━━━ Given data ━━━
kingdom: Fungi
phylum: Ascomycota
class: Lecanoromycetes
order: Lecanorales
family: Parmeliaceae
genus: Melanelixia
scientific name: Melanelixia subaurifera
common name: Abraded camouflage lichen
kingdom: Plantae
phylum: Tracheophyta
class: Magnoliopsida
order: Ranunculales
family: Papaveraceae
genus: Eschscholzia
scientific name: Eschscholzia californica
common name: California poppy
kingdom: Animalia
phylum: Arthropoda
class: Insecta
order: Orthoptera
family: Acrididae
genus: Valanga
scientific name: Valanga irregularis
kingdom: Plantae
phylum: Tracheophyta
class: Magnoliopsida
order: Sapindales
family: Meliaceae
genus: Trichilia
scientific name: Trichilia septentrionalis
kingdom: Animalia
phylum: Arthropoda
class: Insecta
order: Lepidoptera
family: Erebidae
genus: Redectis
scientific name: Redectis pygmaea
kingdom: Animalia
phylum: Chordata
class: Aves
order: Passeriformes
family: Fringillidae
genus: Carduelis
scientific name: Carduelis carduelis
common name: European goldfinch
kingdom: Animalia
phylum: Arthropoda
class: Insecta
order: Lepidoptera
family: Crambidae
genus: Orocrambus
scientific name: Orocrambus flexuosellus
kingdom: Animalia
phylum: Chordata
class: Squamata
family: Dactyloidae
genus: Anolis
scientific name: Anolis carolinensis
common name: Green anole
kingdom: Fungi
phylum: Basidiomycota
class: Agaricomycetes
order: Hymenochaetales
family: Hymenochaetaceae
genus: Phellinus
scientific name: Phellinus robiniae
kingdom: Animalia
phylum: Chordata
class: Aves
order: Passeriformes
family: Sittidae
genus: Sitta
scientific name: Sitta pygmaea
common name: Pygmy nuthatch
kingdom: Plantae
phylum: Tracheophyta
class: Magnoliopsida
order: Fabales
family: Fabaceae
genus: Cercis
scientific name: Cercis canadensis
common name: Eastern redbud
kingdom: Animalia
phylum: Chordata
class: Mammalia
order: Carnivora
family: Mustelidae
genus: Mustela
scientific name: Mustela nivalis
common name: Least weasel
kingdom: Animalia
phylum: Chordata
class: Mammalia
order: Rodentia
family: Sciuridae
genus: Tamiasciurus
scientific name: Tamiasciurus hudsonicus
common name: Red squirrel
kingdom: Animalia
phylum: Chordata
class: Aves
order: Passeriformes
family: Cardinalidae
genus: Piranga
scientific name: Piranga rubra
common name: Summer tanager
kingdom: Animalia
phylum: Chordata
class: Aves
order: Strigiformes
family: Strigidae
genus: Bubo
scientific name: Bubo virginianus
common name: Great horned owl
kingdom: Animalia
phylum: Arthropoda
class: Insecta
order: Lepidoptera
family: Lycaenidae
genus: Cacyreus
━━━
Return every one of the lines above without changing anything in them.

- Expected output:
kingdom: Fungi
phylum: Ascomycota
class: Lecanoromycetes
order: Lecanorales
family: Parmeliaceae
genus: Melanelixia
scientific name: Melanelixia subaurifera
common name: Abraded camouflage lichen
kingdom: Plantae
phylum: Tracheophyta
class: Magnoliopsida
order: Ranunculales
family: Papaveraceae
genus: Eschscholzia
scientific name: Eschscholzia californica
common name: California poppy
kingdom: Animalia
phylum: Arthropoda
class: Insecta
order: Orthoptera
family: Acrididae
genus: Valanga
scientific name: Valanga irregularis
kingdom: Plantae
phylum: Tracheophyta
class: Magnoliopsida
order: Sapindales
family: Meliaceae
genus: Trichilia
scientific name: Trichilia septentrionalis
kingdom: Animalia
phylum: Arthropoda
class: Insecta
order: Lepidoptera
family: Erebidae
genus: Redectis
scientific name: Redectis pygmaea
kingdom: Animalia
phylum: Chordata
class: Aves
order: Passeriformes
family: Fringillidae
genus: Carduelis
scientific name: Carduelis carduelis
common name: European goldfinch
kingdom: Animalia
phylum: Arthropoda
class: Insecta
order: Lepidoptera
family: Crambidae
genus: Orocrambus
scientific name: Orocrambus flexuosellus
kingdom: Animalia
phylum: Chordata
class: Squamata
family: Dactyloidae
genus: Anolis
scientific name: Anolis carolinensis
common name: Green anole
kingdom: Fungi
phylum: Basidiomycota
class: Agaricomycetes
order: Hymenochaetales
family: Hymenochaetaceae
genus: Phellinus
scientific name: Phellinus robiniae
kingdom: Animalia
phylum: Chordata
class: Aves
order: Passeriformes
family: Sittidae
genus: Sitta
scientific name: Sitta pygmaea
common name: Pygmy nuthatch
kingdom: Plantae
phylum: Tracheophyta
class: Magnoliopsida
order: Fabales
family: Fabaceae
genus: Cercis
scientific name: Cercis canadensis
common name: Eastern redbud
kingdom: Animalia
phylum: Chordata
class: Mammalia
order: Carnivora
family: Mustelidae
genus: Mustela
scientific name: Mustela nivalis
common name: Least weasel
kingdom: Animalia
phylum: Chordata
class: Mammalia
order: Rodentia
family: Sciuridae
genus: Tamiasciurus
scientific name: Tamiasciurus hudsonicus
common name: Red squirrel
kingdom: Animalia
phylum: Chordata
class: Aves
order: Passeriformes
family: Cardinalidae
genus: Piranga
scientific name: Piranga rubra
common name: Summer tanager
kingdom: Animalia
phylum: Chordata
class: Aves
order: Strigiformes
family: Strigidae
genus: Bubo
scientific name: Bubo virginianus
common name: Great horned owl
kingdom: Animalia
phylum: Arthropoda
class: Insecta
order: Lepidoptera
family: Lycaenidae
genus: Cacyreus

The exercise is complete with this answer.